Please repeat, exactly and without pictures, the lines of the entries below that run from the one containing "u v d — depth at each pixel (m)." through the one containing "334 455 374.3".

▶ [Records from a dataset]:
———
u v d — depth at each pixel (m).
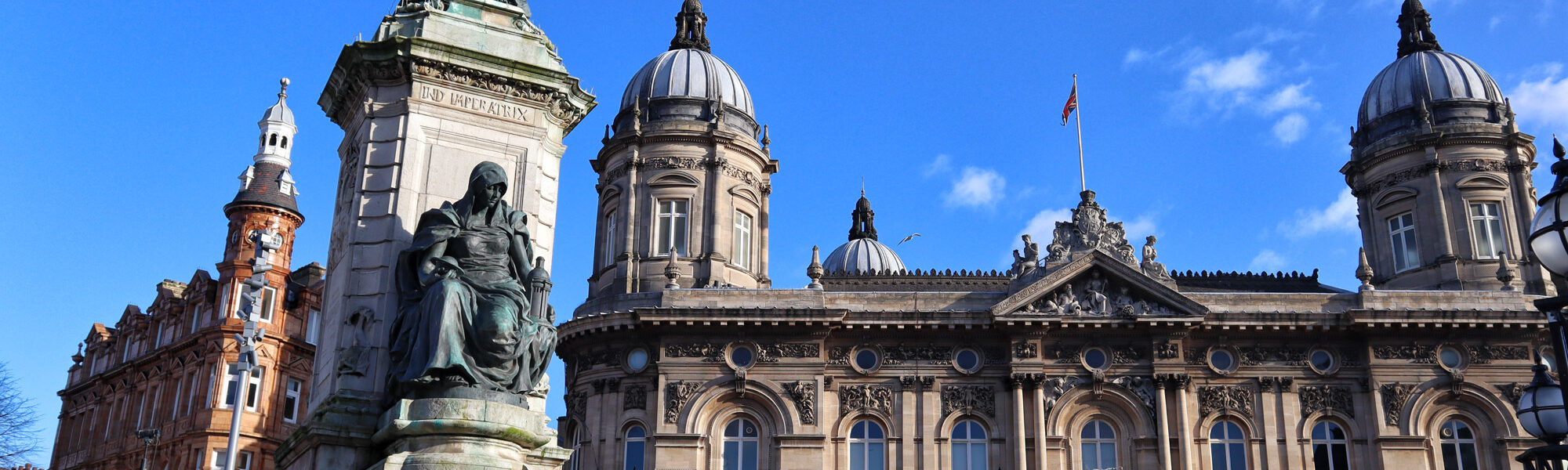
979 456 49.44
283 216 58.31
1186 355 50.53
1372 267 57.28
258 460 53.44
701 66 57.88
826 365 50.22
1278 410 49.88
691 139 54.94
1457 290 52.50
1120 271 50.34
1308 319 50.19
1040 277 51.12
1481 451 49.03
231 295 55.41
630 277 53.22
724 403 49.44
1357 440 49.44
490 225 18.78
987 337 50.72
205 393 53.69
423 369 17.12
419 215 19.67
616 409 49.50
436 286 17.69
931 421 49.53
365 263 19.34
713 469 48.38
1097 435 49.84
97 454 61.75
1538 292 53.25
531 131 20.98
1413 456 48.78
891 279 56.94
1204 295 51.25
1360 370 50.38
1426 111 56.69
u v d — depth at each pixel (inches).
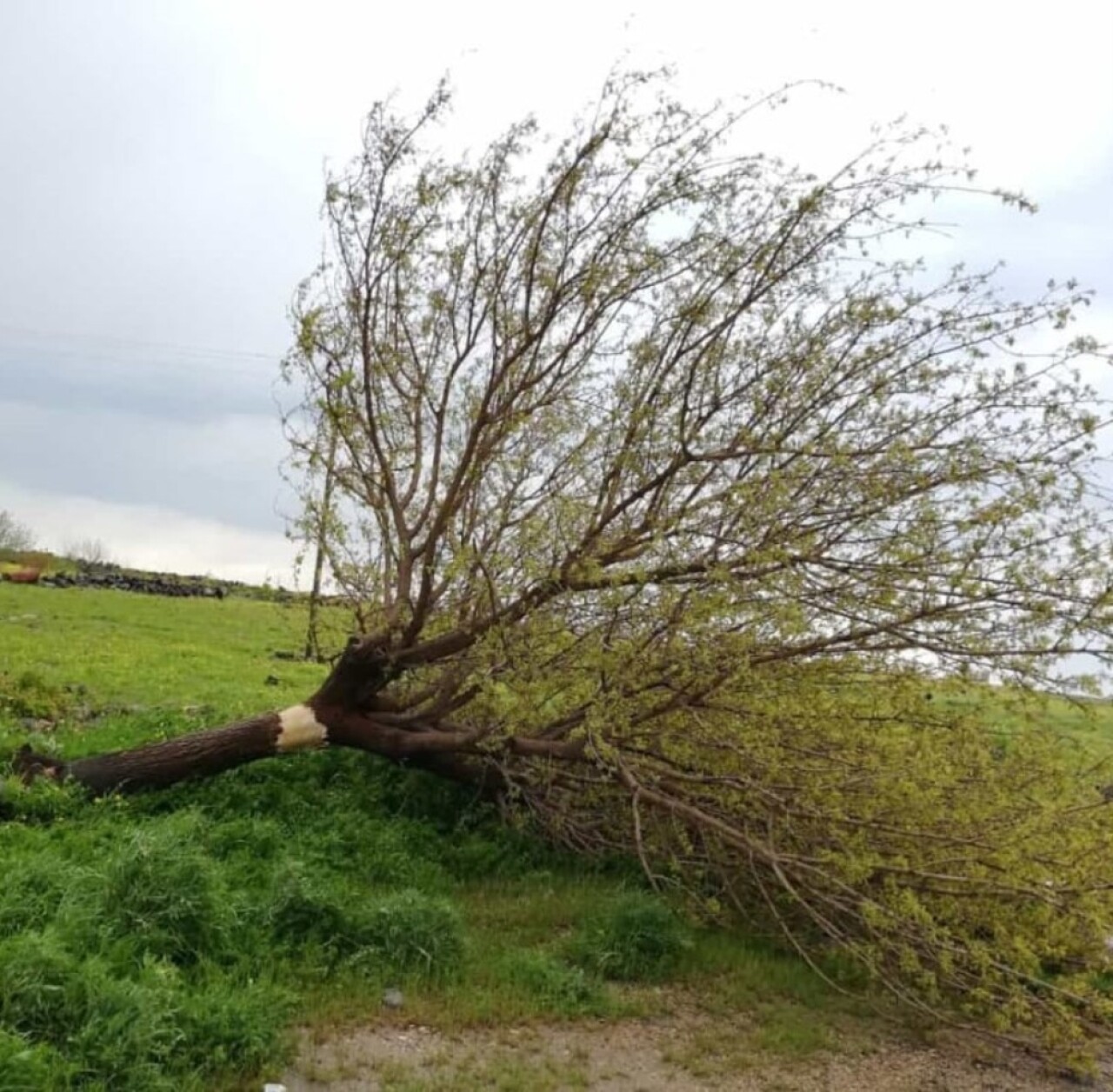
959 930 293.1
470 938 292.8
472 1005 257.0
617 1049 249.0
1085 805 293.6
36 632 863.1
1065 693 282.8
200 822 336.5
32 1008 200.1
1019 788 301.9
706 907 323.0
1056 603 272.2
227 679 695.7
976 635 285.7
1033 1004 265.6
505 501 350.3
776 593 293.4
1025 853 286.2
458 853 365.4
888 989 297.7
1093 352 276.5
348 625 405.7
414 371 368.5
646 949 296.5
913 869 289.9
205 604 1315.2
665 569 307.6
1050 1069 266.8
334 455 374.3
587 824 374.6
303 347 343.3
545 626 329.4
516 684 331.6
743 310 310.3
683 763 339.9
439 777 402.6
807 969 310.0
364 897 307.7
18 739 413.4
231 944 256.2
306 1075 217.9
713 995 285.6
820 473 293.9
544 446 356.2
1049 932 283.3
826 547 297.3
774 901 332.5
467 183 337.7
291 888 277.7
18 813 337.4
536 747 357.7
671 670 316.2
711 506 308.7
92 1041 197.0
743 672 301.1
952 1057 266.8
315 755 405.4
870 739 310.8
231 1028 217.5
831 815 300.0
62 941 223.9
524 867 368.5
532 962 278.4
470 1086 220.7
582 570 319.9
———
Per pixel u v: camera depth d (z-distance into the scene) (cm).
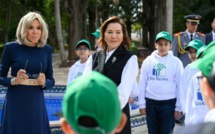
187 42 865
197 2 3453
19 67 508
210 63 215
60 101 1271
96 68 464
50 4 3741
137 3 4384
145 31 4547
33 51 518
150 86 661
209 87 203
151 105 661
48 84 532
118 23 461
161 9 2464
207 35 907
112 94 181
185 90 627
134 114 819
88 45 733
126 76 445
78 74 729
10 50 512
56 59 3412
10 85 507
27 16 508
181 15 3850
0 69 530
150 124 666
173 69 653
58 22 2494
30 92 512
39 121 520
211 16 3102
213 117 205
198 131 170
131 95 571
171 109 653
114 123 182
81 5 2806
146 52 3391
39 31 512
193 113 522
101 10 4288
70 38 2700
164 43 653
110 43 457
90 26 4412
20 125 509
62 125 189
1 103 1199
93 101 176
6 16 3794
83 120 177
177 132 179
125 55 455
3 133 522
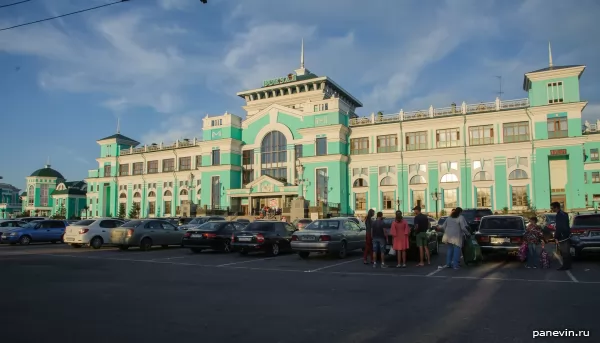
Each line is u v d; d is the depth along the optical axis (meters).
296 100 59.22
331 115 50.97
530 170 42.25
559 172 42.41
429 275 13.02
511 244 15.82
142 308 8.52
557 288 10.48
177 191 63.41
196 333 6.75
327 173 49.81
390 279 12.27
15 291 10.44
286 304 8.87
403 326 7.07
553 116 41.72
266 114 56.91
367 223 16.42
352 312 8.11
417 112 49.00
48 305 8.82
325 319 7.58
———
▶ [Output of the task]:
u v d — depth at each pixel (m).
979 456 49.44
283 216 58.31
1186 355 50.53
1372 267 57.28
258 460 53.44
701 66 57.88
826 365 50.22
1278 410 49.88
691 139 54.94
1457 290 52.50
1120 271 50.34
1308 319 50.19
1040 277 51.12
1481 451 49.03
231 295 55.41
630 277 53.22
724 403 49.44
1357 440 49.44
490 225 18.78
987 337 50.72
205 393 53.69
423 369 17.12
419 215 19.67
616 409 49.50
436 286 17.69
931 421 49.53
365 263 19.34
713 469 48.38
1097 435 49.84
97 454 61.75
1538 292 53.25
531 131 20.98
1413 456 48.78
891 279 56.94
1204 295 51.25
1360 370 50.38
1426 111 56.69
u v d — depth at each pixel (inches).
959 930 293.1
470 938 292.8
472 1005 257.0
617 1049 249.0
1085 805 293.6
36 632 863.1
1065 693 282.8
200 822 336.5
32 1008 200.1
1019 788 301.9
706 907 323.0
1056 603 272.2
227 679 695.7
976 635 285.7
1033 1004 265.6
505 501 350.3
776 593 293.4
1025 853 286.2
458 853 365.4
888 989 297.7
1093 352 276.5
348 625 405.7
414 371 368.5
646 949 296.5
913 869 289.9
205 604 1315.2
665 569 307.6
1050 1069 266.8
334 455 374.3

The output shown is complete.